Breaking: New torture report reveals CIA use of Facebook Year In Review videos.
At my daughter’s 4-year checkup, the doctor said she should be eating a varied diet and to make sure she’s eating a good amount from each food group and I think she said a bit about trying new foods but not sure cause I got distracted wondering if she’d ever actually met a 4yo.
My coworkers think I’m always busy but I’m really just trying to remember my password.
Masseuse: happy ending?
Me: oh yeah*20 minutes later
Masseuse: …and then Tom Hanks shows up in the park and yells the dog’s name, and Meg Ryan just knows he’s the one she loved all along…
Me: OMG their love is so pure 😭
I like telling people to “grow up” because even if they hate me I can visit them ten years later and say “Took my advice I see”
An hour into this 15 minute recipe and I’m still dicing onions.
My daughter complained we were out of snacks so I lifted the couch cushions.
My niece calls me her ankle. I call her my knees.
We are a joint family.
[job int]
“& what are your strengths.”
Me: lions
“Lions?”
Me: I’ll take [lion walks by the office] I- [quietly] I’ll take on any lion
My kid told me the book we were reading was fiction, and the reason he knows that is because dragons don’t eat tacos, they eat meat
Spot cleaning is great because I just pick one spot to clean and then I’m done.
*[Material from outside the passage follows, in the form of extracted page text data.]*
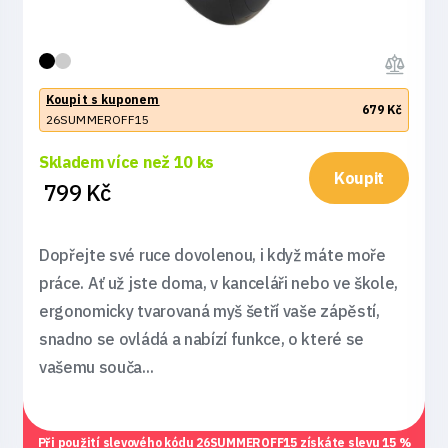
Koupit s kuponem
679 Kč
26SUMMEROFF15
Skladem více než 10 ks
Koupit
799 Kč
Dopřejte své ruce dovolenou, i když máte moře
práce. Ať už jste doma, v kanceláři nebo ve škole,
ergonomicky tvarovaná myš šetří vaše zápěstí,
snadno se ovládá a nabízí funkce, o které se
vašemu souča...
Při použití slevového kódu
26SUMMEROFF15
získáte slevu 15 %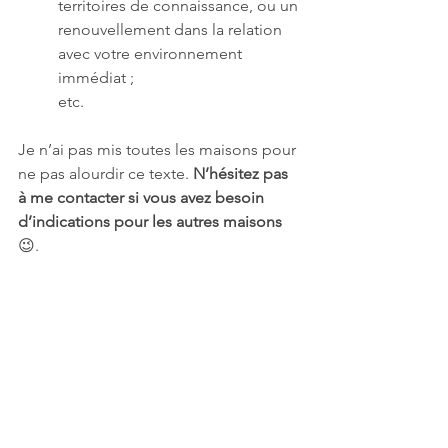
territoires de connaissance, ou un 
renouvellement dans la relation 
avec votre environnement 
immédiat ; 
etc. 
Je n’ai pas mis toutes les maisons pour 
ne pas alourdir ce texte. 
N’hésitez pas 
à me contacter si vous avez besoin 
d’indications pour les autres maisons
😉.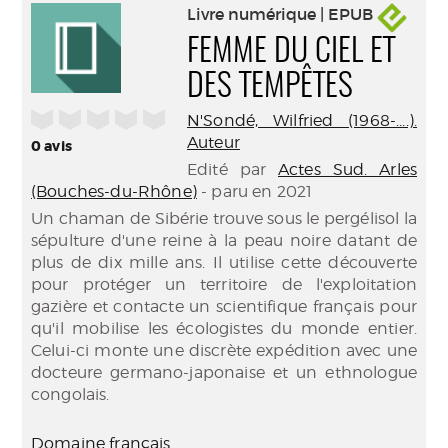
Livre numérique | EPUB
FEMME DU CIEL ET
DES TEMPÊTES
/5
N'Sondé, Wilfried (1968-....).
Auteur
0
avis
Edité par
Actes Sud. Arles
(Bouches-du-Rhône)
- paru en 2021
Un chaman de Sibérie trouve sous le pergélisol la
sépulture d'une reine à la peau noire datant de
plus de dix mille ans. Il utilise cette découverte
pour protéger un territoire de l'exploitation
gazière et contacte un scientifique français pour
qu'il mobilise les écologistes du monde entier.
Celui-ci monte une discrète expédition avec une
docteure germano-japonaise et un ethnologue
congolais.
Domaine français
Day 137 of telling myself I’ll start working out as soon as my [body part] stops hurting
I was going to do some yoga today, but had a donut instead
“I’m thinking about having a baby.”
“You should get a dog.”
“As a sort of test?”
“No. You should just get a dog.”
It’s cute that kids think they’re safer with the light on, when actually it makes you more vulnerable and easier to spot.
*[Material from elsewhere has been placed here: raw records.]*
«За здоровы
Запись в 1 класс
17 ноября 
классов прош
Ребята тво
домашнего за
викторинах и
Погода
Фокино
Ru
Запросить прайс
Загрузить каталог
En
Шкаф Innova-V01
dude it’s called proctologist
Teacher: Why are you late?
Boy: My fish died.
Teacher: What fish?
Boy: You don’t know him he goes to different school.
oh you love me? name every curb i’ve ever hit while driving
[hand sensing faucet factory]
Worker: sir, we are ready to load the hand recognition software
Boss: ok great but *shows picture of me* make sure it doesn’t work for this guy
I packed 8 pairs of underwear for a 4 day trip to Vegas. I don’t know what kind of trip I think I’m gonna have but fingers crossed I have it!
HER: i’m leaving you
ME: is it because i drink my cologne first and then spit it all over myself?
HER: i mean what else would it be
I insist on having my husband talk dirty to me in a Donald Duck voice.
My television roles include “Fleeing Suspect” on Season 3 of Cops and “Jubilant Non Father” on Season 7 of the Maury Povich Show.
[before sex]
Me: *taking off clothes* they call me the matador
Her: why’s that?
Me: *crawling in bed with socks on* the red flags
Seriously, calm down. I backed into you by accident.
Him: You hit me three times!
LOL, Investigation Discovery, for assuming your victim was murdered at night just because she’s wearing pajamas.